The primary care package recently announced by Health Minister Simeon Brown tackles our GP shortage with overseas doctor placements, more GP trainees and digital healthcare. These welcome initiatives recognise the critical challenges facing general practitioners nationwide.
The GP workforce faces immense strain from underfunding, unrealistic job-sizing, hospital care failings, and fragmentation as more GPs move to telehealth and urgent care. At The New Zealand Initiative, I have just released my new report, “The Heart of Healthcare”, examining the challenges facing our primary care system.
The clinical case for strengthening primary care is compelling. There is also a strong economic argument. Healthcare debates often overlook this, but it deserves attention, especially with growing fiscal pressures.
Think of your local GP practice as the frontline of our healthcare economy. When working optimally, it serves as an efficient filter, resolving most health issues before they require expensive specialist interventions. Overseas research demonstrates that every dollar invested in primary care saves approximately $13 of expenditure on post-primary healthcare.
Treating a condition early is almost always less expensive than addressing it later when it has progressed. A minor infection treated promptly by a GP costs the system a fraction of what the same infection would cost if it developed into sepsis requiring hospitalisation.
The ripple effects extend throughout our healthcare system. Lack of GP access forces patients to emergency departments, overwhelming them. An emergency department visit costs the system around $650, compared to $50 for a GP consultation. This misalignment of resources represents a significant hidden cost to our healthcare system and economy.
Hospital admissions tell a similar story. Research shows that for each additional ten GPs per 100,000 population, we see 40 fewer hospitalisations annually. In business terms, this represents significant cost avoidance through early intervention. It could translate to millions in annual savings.
The full economic value of primary care is realised through the concept of “continuity of care” – seeing the same doctor consistently. This might seem like a luxury in today’s healthcare environment, but it is a vital efficiency mechanism.
Think of it like a longstanding business relationship. You do not need to start from scratch each time because there is established trust and shared knowledge.
Doctors avoid unnecessary test duplication when patients see them repeatedly. Knowledge of a patient’s history allows for quicker diagnoses. Adherence to treatment plans improves. A large US study showed that patients with good levels of continuity of care with their GP were 16% less likely to visit the emergency department. All of this translates to better health outcomes and lower system costs.
Former Prime Minister Bill English pioneered the “Social Investment Approach” during his time as Finance Minister. While he applied it primarily to social services, the same principles work perfectly for healthcare. Using data and targeting early interventions leads to better social and fiscal outcomes.
New Zealand sits on a potential goldmine of health data that could transform how we deliver care. Yet, we lack local research demonstrating the economic returns of primary care investment. International evidence is compelling, but more New Zealand-specific studies would provide a stronger case for policy change. As a nation that prides itself on innovation, this is a significant missed opportunity.
Technology certainly has a role to play in modernising primary care. The Minister’s announcement of a 24/7 digital service acknowledges this potential. Telehealth and artificial intelligence tools offer exciting possibilities for extending care to under-served populations, but it is important to recognise that they are only useful adjuncts to in-person care.

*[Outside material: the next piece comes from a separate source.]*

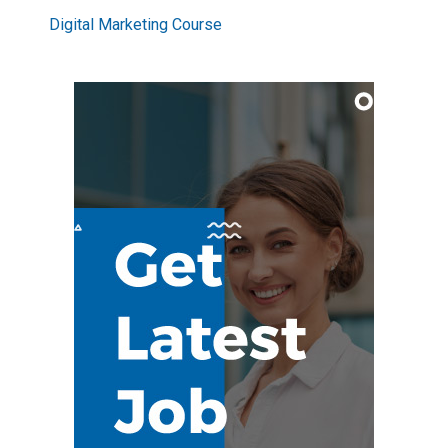
Digital Marketing Course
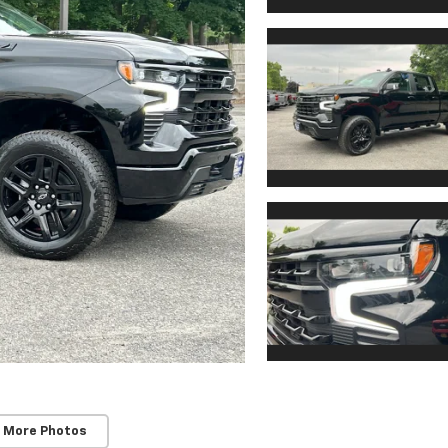
 More Photos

There is irony in discussing cutting-edge technology when many GP practices still use fax machines to transfer patient records. Our primary care infrastructure requires fundamental upgrades before fully embracing digital innovation. We must first build a sustainable specialist GP workforce
Perhaps the most frustrating technological challenge is the fragmentation of our health information systems. Hospitals, GP practices, specialist clinics and pharmacies often use incompatible platforms that do not communicate effectively with each other.
This fragmentation is not just an administrative headache. It has real economic costs. Critical test results get delayed. Doctors duplicate treatments. Preventable errors occur. A single, patient-centred information system would yield substantial efficiency gains.
The Government’s focus on primary care is heading in the right direction. Yet the announcements represent just the beginning of what needs to be a comprehensive overhaul. The economic case for such reform is clear: strengthening primary care is not just good medicine – it is good business. The full benefit of primary care cannot be achieved without building continuity of care and long-term therapeutic relationships with patients.
For anyone wishing to understand the importance of GPs and the challenges they face, my report, “The Heart of Healthcare”, offers insights directly from the frontlines. The health of our nation – and our healthcare budget – depends on getting this right.